— Begin Provided data —

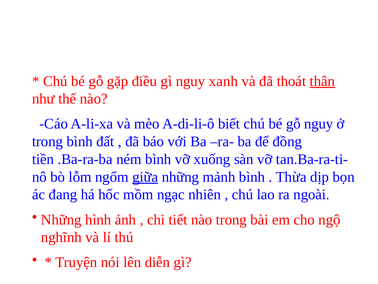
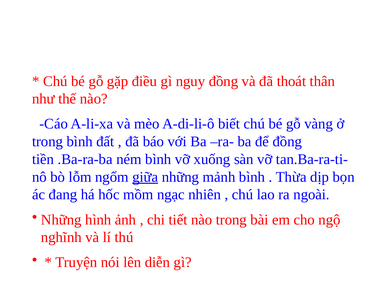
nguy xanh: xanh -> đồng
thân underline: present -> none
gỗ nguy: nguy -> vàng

— End Provided data —
— Begin Provided data —

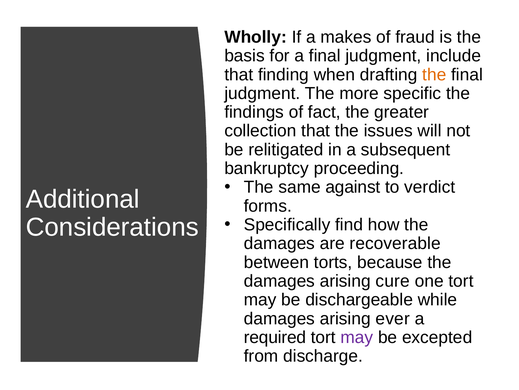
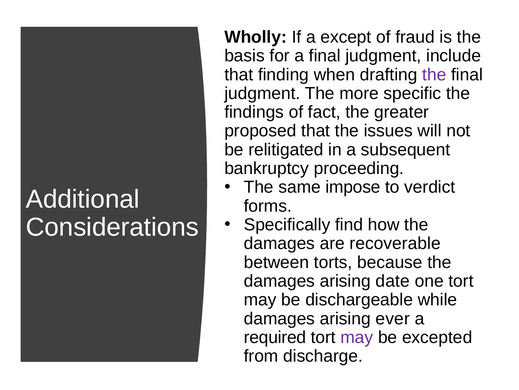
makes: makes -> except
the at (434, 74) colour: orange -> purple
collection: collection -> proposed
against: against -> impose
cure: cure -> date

— End Provided data —

## Required work
Copy the data word for word, from the line with "nguy xanh: xanh -> đồng" up to and including the line with "gỗ nguy: nguy -> vàng".

## Exercise result
nguy xanh: xanh -> đồng
thân underline: present -> none
gỗ nguy: nguy -> vàng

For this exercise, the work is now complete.